81 Accordingly, there is no difficulty, under the AD(JR) Act, in the Court seeing it as appropriate, given the nature of the statutory scheme of the National Health Act to which I have referred above, to make orders setting aside the approval with effect from the date of the Court's orders and not earlier, so as to preserve the efficacy in law, and not just in fact, of the 1 November 2017 approval to that point. That is precisely the kind of modification to the general law for which s 16 was intended. In my opinion, it is appropriate for the Court to expressly recognise that, notwithstanding the legal error affecting the Minister's decision, the 1 November 2017 approval has both a factual and a legal effect until it is set aside by orders of this Court. It is only on that basis that the prohibitions and limitations in Divs 2 and 3 of Pt VII of the National Health Act concerning access to, and supply of, pharmaceutical benefits can be given effect.
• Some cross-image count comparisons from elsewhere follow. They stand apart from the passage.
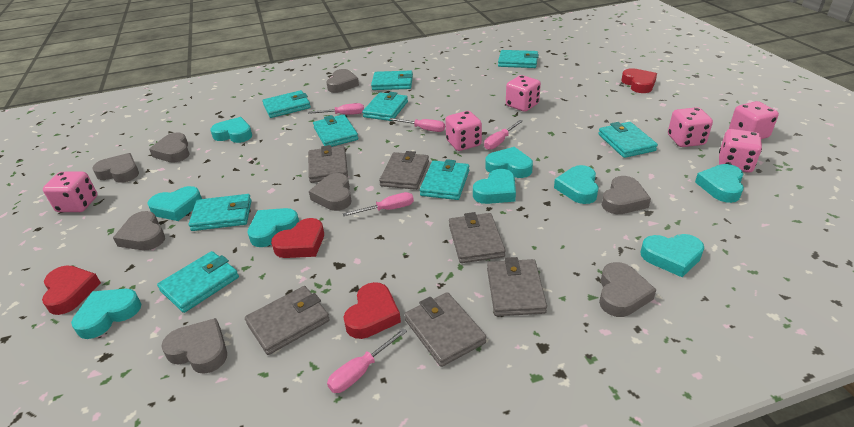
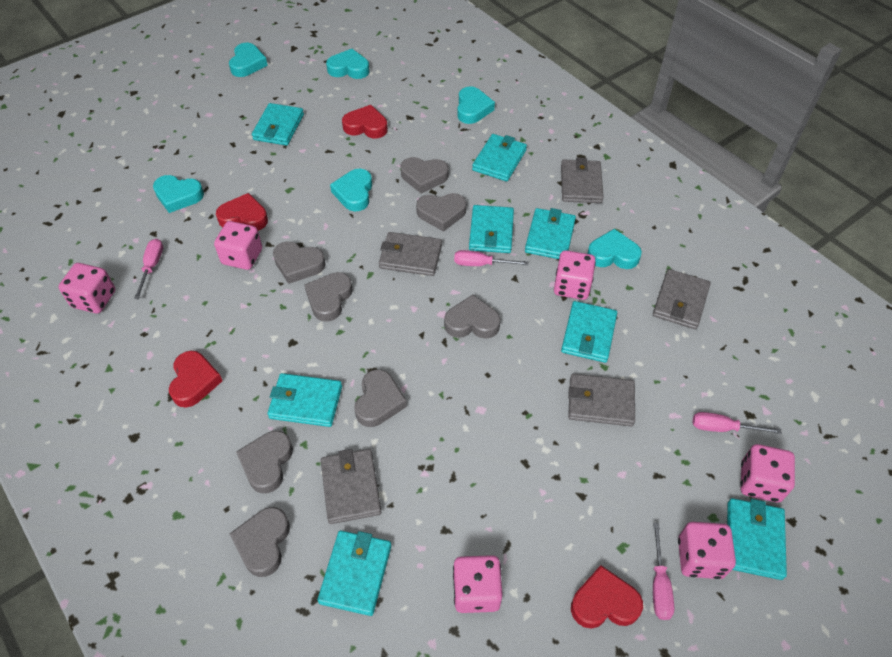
grey wallet: [245,286,330,355] [308,145,348,183] [379,151,429,190] [404,292,486,367] [449,212,506,263] [487,257,547,316] = 6 -> [321,449,381,524] [379,232,442,276] [561,158,604,203] [568,374,635,426] [653,269,711,329] = 5
pink screwdriver: [308,103,364,115] [327,328,407,393] [343,192,414,216] [389,118,445,132] [484,120,523,150] = 5 -> [134,239,163,299] [454,250,528,266] [653,523,674,620] [693,412,782,434] = 4
turquoise heart: [71,289,141,339] [147,186,202,221] [210,117,252,143] [247,208,299,247] [473,169,516,204] [485,147,533,178] [554,165,599,204] [640,234,704,277] [695,164,744,203] = 9 -> [153,175,204,213] [229,43,268,77] [326,49,370,79] [330,169,372,211] [457,86,495,124] [587,229,642,269] = 6
turquoise wallet: [157,251,239,313] [189,194,252,231] [262,90,311,118] [313,114,358,147] [362,92,408,121] [371,70,413,90] [420,159,469,200] [498,50,539,68] [598,122,658,158] = 9 -> [252,103,304,146] [267,373,342,427] [318,531,391,616] [469,205,514,253] [472,134,527,181] [525,208,576,259] [561,301,617,363] [727,498,787,580] = 8

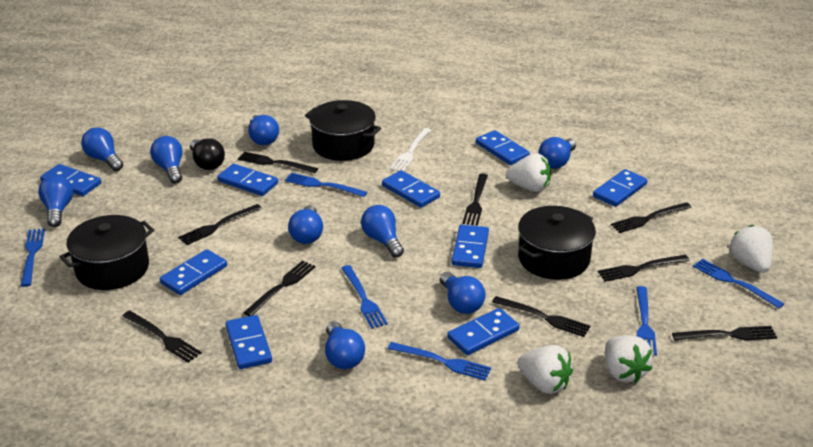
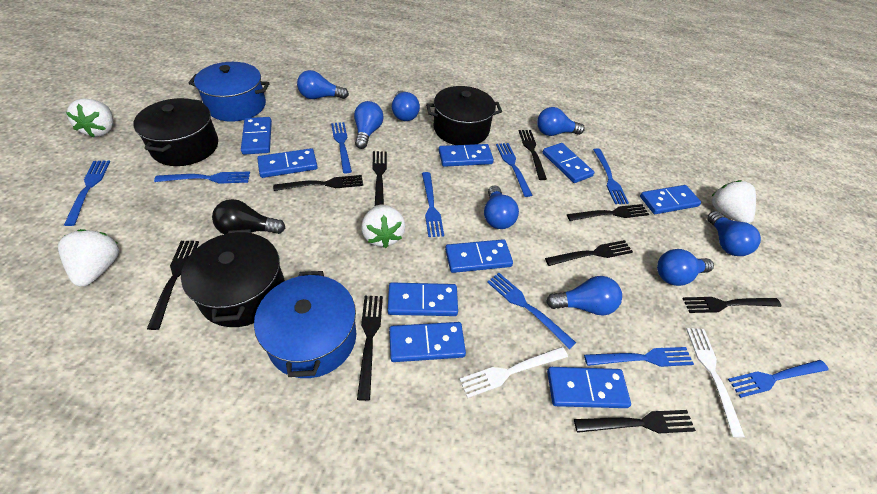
blue fork: [21,228,45,287] [285,173,367,197] [341,265,388,329] [388,342,491,380] [636,286,657,356] [693,259,784,309] = 6 -> [64,160,110,226] [154,171,250,184] [331,122,352,173] [422,172,444,237] [487,273,576,349] [496,143,533,197] [584,347,694,367] [593,148,629,204] [728,360,829,398] = 9
blue light bulb: [38,175,73,227] [81,127,123,171] [150,136,183,184] [248,115,279,145] [288,205,323,244] [325,321,365,369] [361,205,404,258] [440,272,486,314] [538,137,576,169] = 9 -> [297,70,349,99] [354,101,384,149] [392,90,420,121] [484,185,519,229] [537,107,585,136] [546,276,622,316] [657,249,714,286] [707,211,761,256] = 8
blue pot: none = 0 -> [189,62,270,122] [254,271,356,378] = 2
white fork: [390,128,431,171] = 1 -> [459,347,568,398] [686,328,745,438] = 2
It is also only by giving some legal as well as factual effect to an unlawful approval until it is set aside that the repayment provisions in s 99AA may be avoided. That is so even though the error is one which would be characterised at common law as going to the jurisdiction of the Minister (and cf subss 5(1)(c) and (d) of the AD(JR) Act which identify errors of this nature in any event, and might well have been relied on here).
82 The better view in my opinion, adopting the approach in Project Blue Sky, is that Parliament intended approvals under s 90A (and also s 90) to be effective, in fact and in law, unless and until set aside by a court of competent jurisdiction. That is a premise on which the scheme set out in the National Health Act can effectively operate.
83 The power has been exercised, and an approval granted: it is one which is in force, being acted upon every day, and entitling members of the public to receive pharmaceutical benefits dispensed by the second respondent. If the Minister's decision is affected by error, so that the approval should not stand because of that error (both of which are findings the Court has already made), then before there can be a further exercise of power, the current approval must be set aside. It must be deprived of its effect. The Court must send the question of the exercise of power back to the Minister for reconsideration, according to law. As I have noted, there may be some controversy at least in theory whether the Minister is obliged to decide how to exercise the power in 90A(2). I have decided the better view is that she or he is. The Court's orders will not include a mandatory order against the Minister, but as these reasons have explained, they are made on the basis that, having decided to consider whether to exercise the power in s 90A(2), the Minister is obliged to see that process, lawfully, through to its conclusion. This is the kind of flexibility in the form of orders which is made available under s 16 of the AD(JR) Act: the Court is not restricted to orders in the nature of prerogative relief, nor to the legal principles governing the making of such orders.
84 Therefore, my conclusion is that the orders setting aside the Minister's decision and remitting the matter to the Minister for further consideration should both be made in the same order, and take effect at the same time; or, technically, one immediately after the other.